BEGIN Information shown

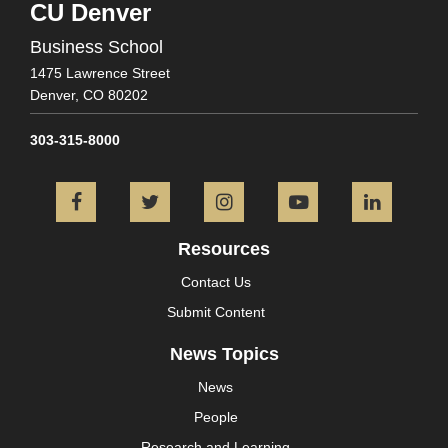
CU Denver
Business School
1475 Lawrence Street
Denver,
CO
80202
303-315-8000
Facebook
Twitter
Instagram
YouTube
L
Resources
Contact Us
Submit Content
News Topics
News
People
Research and Learning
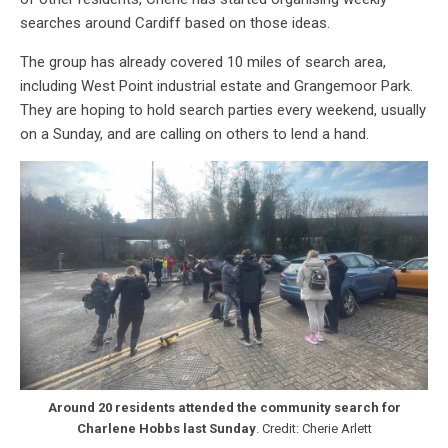
searches around Cardiff based on those ideas.
The group has already covered 10 miles of search area,
including West Point industrial estate and Grangemoor Park.
They are hoping to hold search parties every weekend, usually
on a Sunday, and are calling on others to lend a hand.
Around 20 residents attended the community search for
Charlene Hobbs last Sunday
. Credit: Cherie Arlett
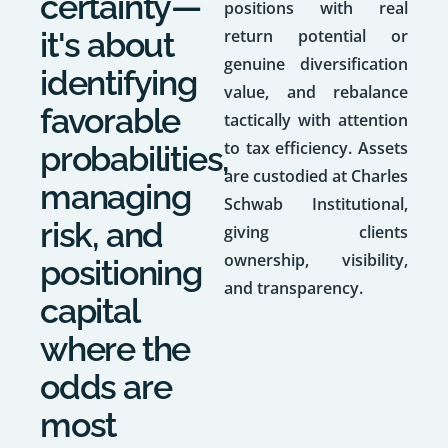
certainty—
positions with real
it's about
return potential or
genuine diversification
identifying
value, and rebalance
favorable
tactically with attention
to tax efficiency. Assets
probabilities,
are custodied at Charles
managing
Schwab Institutional,
risk, and
giving clients
ownership, visibility,
positioning
and transparency.
capital
where the
odds are
most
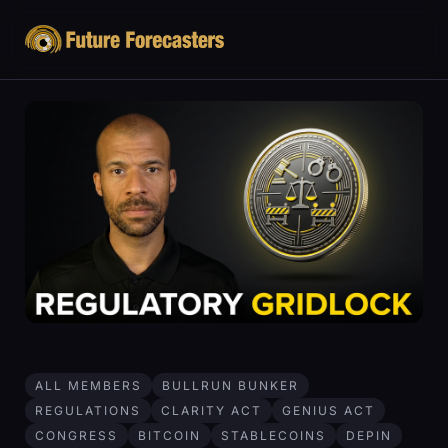
ALL MEMBERS
BULLRUN BUNKER
REGULATIONS
CLARITY ACT
GENIUS ACT
CONGRESS
BITCOIN
STABLECOINS
DEPIN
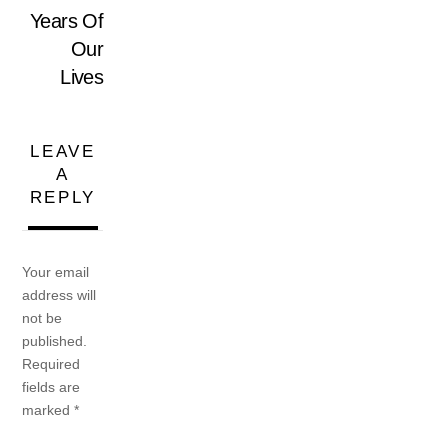
Years Of
Our
Lives
LEAVE
A
REPLY
Your email
address will
not be
published.
Required
fields are
marked
*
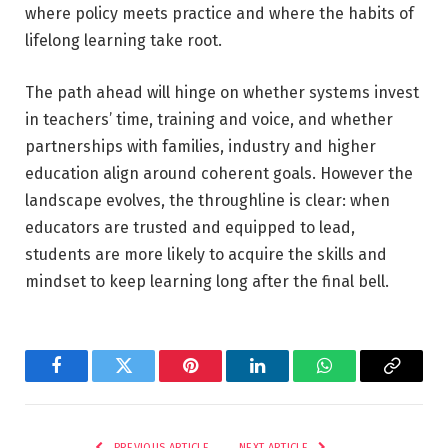
where policy meets practice and where the habits of
lifelong learning take root.
The path ahead will hinge on whether systems invest
in teachers’ time, training and voice, and whether
partnerships with families, industry and higher
education align around coherent goals. However the
landscape evolves, the throughline is clear: when
educators are trusted and equipped to lead,
students are more likely to acquire the skills and
mindset to keep learning long after the final bell.
Facebook
Twitter
Pinterest
LinkedIn
WhatsApp
Copy
Link
PREVIOUS ARTICLE
NEXT ARTICLE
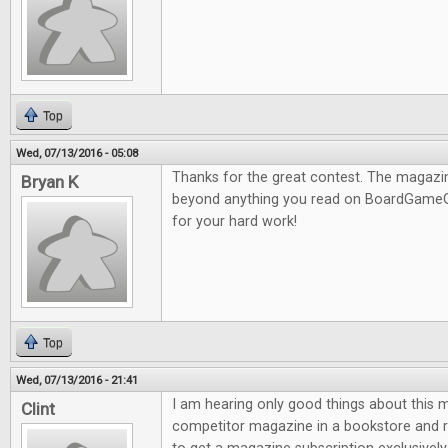
Top
Wed, 07/13/2016 - 05:08
Thanks for the great contest. The magazine
Bryan K
beyond anything you read on BoardGameG
for your hard work!
Top
Wed, 07/13/2016 - 21:41
I am hearing only good things about this m
Clint
competitor magazine in a bookstore and re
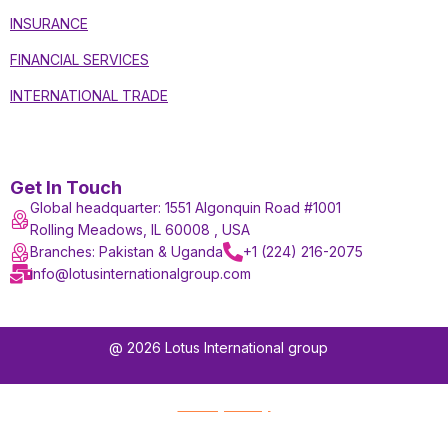
INSURANCE
FINANCIAL SERVICES
INTERNATIONAL TRADE
Get In Touch
Global headquarter: 1551 Algonquin Road #1001
Rolling Meadows, IL 60008 , USA
Branches: Pakistan & Uganda
+1 (224) 216-2075
info@lotusinternationalgroup.com
@ 2026 Lotus International group
Privacy Policy
Terms and Conditions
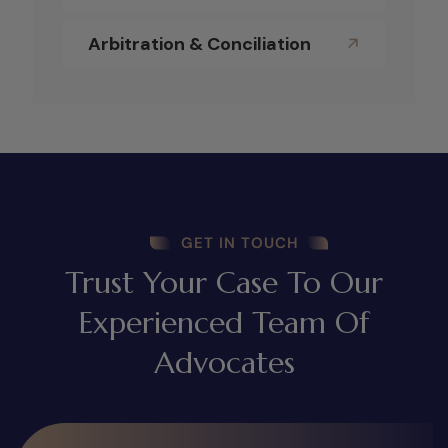
Arbitration & Conciliation
GET IN TOUCH
Trust Your Case To Our
Experienced Team Of
Advocates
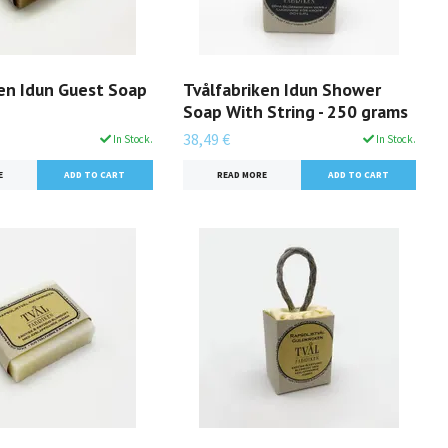
ken Idun Guest Soap
Tvålfabriken Idun Shower
Soap With String - 250 grams
38,49 €
In Stock.
In Stock.
E
READ MORE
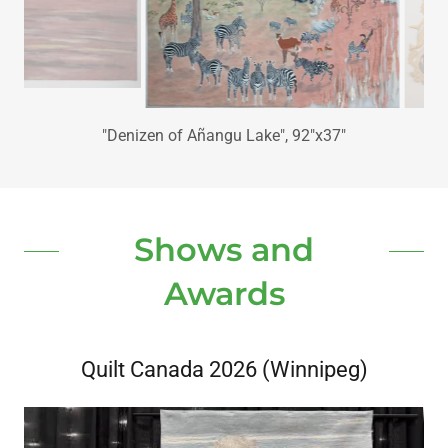
"Where's the Tipping Point", 107"x89"
Shows and
Awards
Quilt Canada 2026 (Winnipeg)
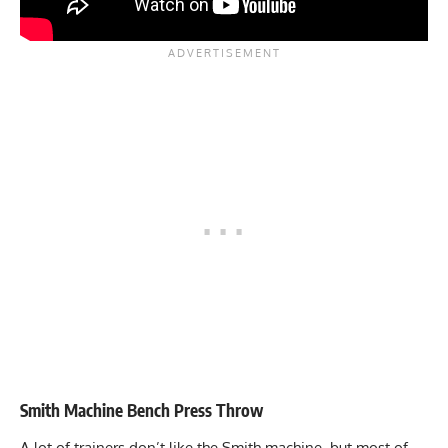
Smith Machine Bench Press Throw
A lot of trainers don’t like the
Smith machine
, but most of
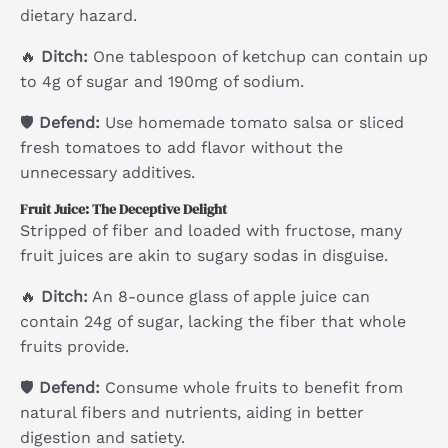
dietary hazard.
🔥
Ditch:
One tablespoon of ketchup can contain up
to 4g of sugar and 190mg of sodium.
🛡
Defend:
Use homemade tomato salsa or sliced
fresh tomatoes to add flavor without the
unnecessary additives.
Fruit Juice: The Deceptive Delight
Stripped of fiber and loaded with fructose, many
fruit juices are akin to sugary sodas in disguise.
🔥
Ditch:
An 8-ounce glass of apple juice can
contain 24g of sugar, lacking the fiber that whole
fruits provide.
🛡
Defend:
Consume whole fruits to benefit from
natural fibers and nutrients, aiding in better
digestion and satiety.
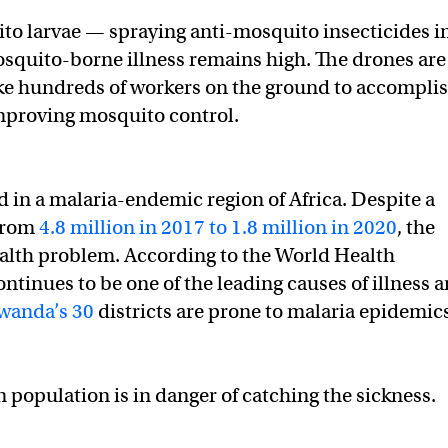
to larvae — spraying anti-mosquito insecticides i
osquito-borne illness remains high. The drones are
ake hundreds of workers on the ground to accomplis
improving mosquito control.
 in a malaria-endemic region of Africa. Despite a
 from
4.8 million in 2017 to 1.8 million in 2020
, the
ealth problem. According to the World Health
tinues to be one of the leading causes of illness 
wanda’s 30
districts are prone to malaria epidemic
population is in danger of catching the sickness.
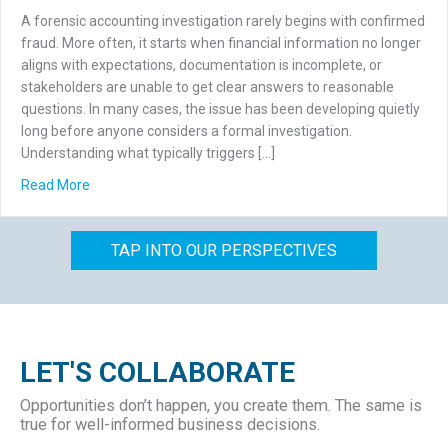
A forensic accounting investigation rarely begins with confirmed
fraud. More often, it starts when financial information no longer
aligns with expectations, documentation is incomplete, or
stakeholders are unable to get clear answers to reasonable
questions. In many cases, the issue has been developing quietly
long before anyone considers a formal investigation.
Understanding what typically triggers […]
about What Triggers a Forensic Accounting Investigation
Read More
TAP INTO OUR PERSPECTIVES
LET'S COLLABORATE
Opportunities don’t happen, you create them. The same is
true for well-informed business decisions.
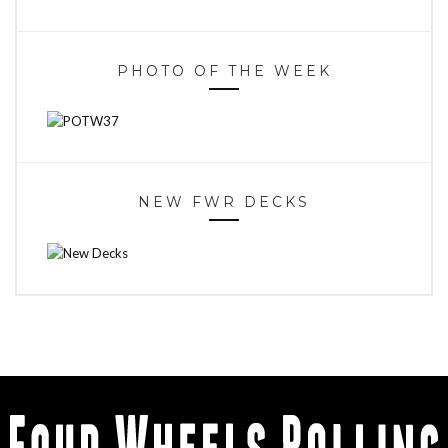
PHOTO OF THE WEEK
NEW FWR DECKS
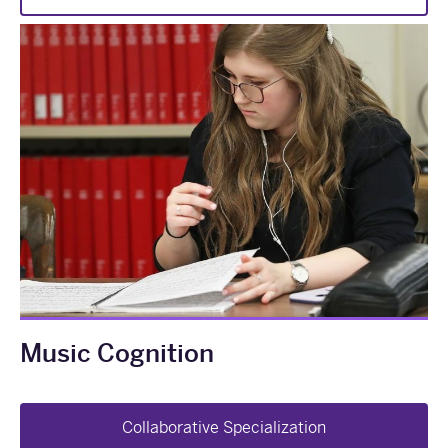
Music Cognition
Collaborative Specialization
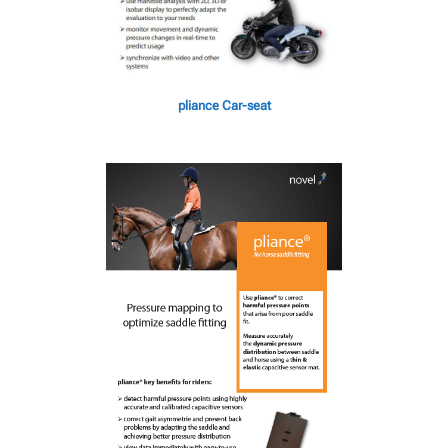
pliance Car-seat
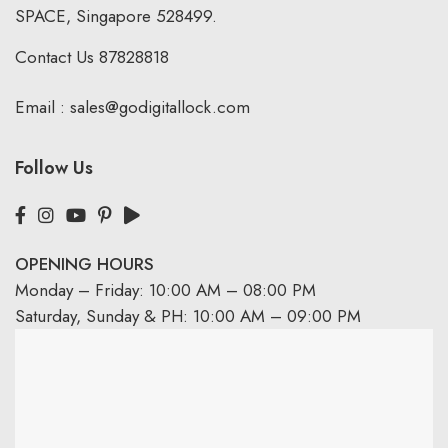
SPACE, Singapore 528499.
Contact Us
87828818
Email :
sales@godigitallock.com
Follow Us
OPENING HOURS
Monday – Friday: 10:00 AM – 08:00 PM
Saturday, Sunday & PH: 10:00 AM – 09:00 PM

END Information shown

# Instruction
The answer must restate each entry word for word and contain no images.

# Task response
CU Denver
Business School
1475 Lawrence Street
Denver,
CO
80202
303-315-8000
Facebook
Twitter
Instagram
YouTube
L
Resources
Contact Us
Submit Content
News Topics
News
People
Research and Learning
searches around Cardiff based on those ideas.
The group has already covered 10 miles of search area,
including West Point industrial estate and Grangemoor Park.
They are hoping to hold search parties every weekend, usually
on a Sunday, and are calling on others to lend a hand.
Around 20 residents attended the community search for
Charlene Hobbs last Sunday
. Credit: Cherie Arlett
certainty—
positions with real
it's about
return potential or
genuine diversification
identifying
value, and rebalance
favorable
tactically with attention
to tax efficiency. Assets
probabilities,
are custodied at Charles
managing
Schwab Institutional,
risk, and
giving clients
ownership, visibility,
positioning
and transparency.
capital
where the
odds are
most
ALL MEMBERS
BULLRUN BUNKER
REGULATIONS
CLARITY ACT
GENIUS ACT
CONGRESS
BITCOIN
STABLECOINS
DEPIN
Years Of
Our
Lives
LEAVE
A
REPLY
Your email
address will
not be
published.
Required
fields are
marked
*
where policy meets practice and where the habits of
lifelong learning take root.
The path ahead will hinge on whether systems invest
in teachers’ time, training and voice, and whether
partnerships with families, industry and higher
education align around coherent goals. However the
landscape evolves, the throughline is clear: when
educators are trusted and equipped to lead,
students are more likely to acquire the skills and
mindset to keep learning long after the final bell.
Facebook
Twitter
Pinterest
LinkedIn
WhatsApp
Copy
Link
PREVIOUS ARTICLE
NEXT ARTICLE
Top
Wed, 07/13/2016 - 05:08
Thanks for the great contest. The magazine
Bryan K
beyond anything you read on BoardGameG
for your hard work!
Top
Wed, 07/13/2016 - 21:41
I am hearing only good things about this m
Clint
competitor magazine in a bookstore and re
INSURANCE
FINANCIAL SERVICES
INTERNATIONAL TRADE
Get In Touch
Global headquarter: 1551 Algonquin Road #1001
Rolling Meadows, IL 60008 , USA
Branches: Pakistan & Uganda
+1 (224) 216-2075
info@lotusinternationalgroup.com
@ 2026 Lotus International group
Privacy Policy
Terms and Conditions
Arbitration & Conciliation
GET IN TOUCH
Trust Your Case To Our
Experienced Team Of
Advocates
ken Idun Guest Soap
Tvålfabriken Idun Shower
Soap With String - 250 grams
38,49 €
In Stock.
In Stock.
E
READ MORE
"Where's the Tipping Point", 107"x89"
Shows and
Awards
Quilt Canada 2026 (Winnipeg)
Smith Machine Bench Press Throw
A lot of trainers don’t like the
Smith machine
, but most of
dietary hazard.
🔥
Ditch:
One tablespoon of ketchup can contain up
to 4g of sugar and 190mg of sodium.
🛡
Defend:
Use homemade tomato salsa or sliced
fresh tomatoes to add flavor without the
unnecessary additives.
Fruit Juice: The Deceptive Delight
Stripped of fiber and loaded with fructose, many
fruit juices are akin to sugary sodas in disguise.
🔥
Ditch:
An 8-ounce glass of apple juice can
contain 24g of sugar, lacking the fiber that whole
fruits provide.
🛡
Defend:
Consume whole fruits to benefit from
natural fibers and nutrients, aiding in better
digestion and satiety.
to larvae — spraying anti-mosquito insecticides i
osquito-borne illness remains high. The drones are
ake hundreds of workers on the ground to accomplis
improving mosquito control.
 in a malaria-endemic region of Africa. Despite a
 from
4.8 million in 2017 to 1.8 million in 2020
, the
ealth problem. According to the World Health
tinues to be one of the leading causes of illness 
wanda’s 30
districts are prone to malaria epidemic
population is in danger of catching the sickness.
A forensic accounting investigation rarely begins with confirmed
fraud. More often, it starts when financial information no longer
aligns with expectations, documentation is incomplete, or
stakeholders are unable to get clear answers to reasonable
questions. In many cases, the issue has been developing quietly
long before anyone considers a formal investigation.
Understanding what typically triggers […]
about What Triggers a Forensic Accounting Investigation
Read More
TAP INTO OUR PERSPECTIVES
LET'S COLLABORATE
Opportunities don’t happen, you create them. The same is
true for well-informed business decisions.
PHOTO OF THE WEEK
NEW FWR DECKS
Music Cognition
Collaborative Specialization
pliance Car-seat
SPACE, Singapore 528499.
Contact Us
87828818
Email :
sales@godigitallock.com
Follow Us
OPENING HOURS
Monday – Friday: 10:00 AM – 08:00 PM
Saturday, Sunday & PH: 10:00 AM – 09:00 PM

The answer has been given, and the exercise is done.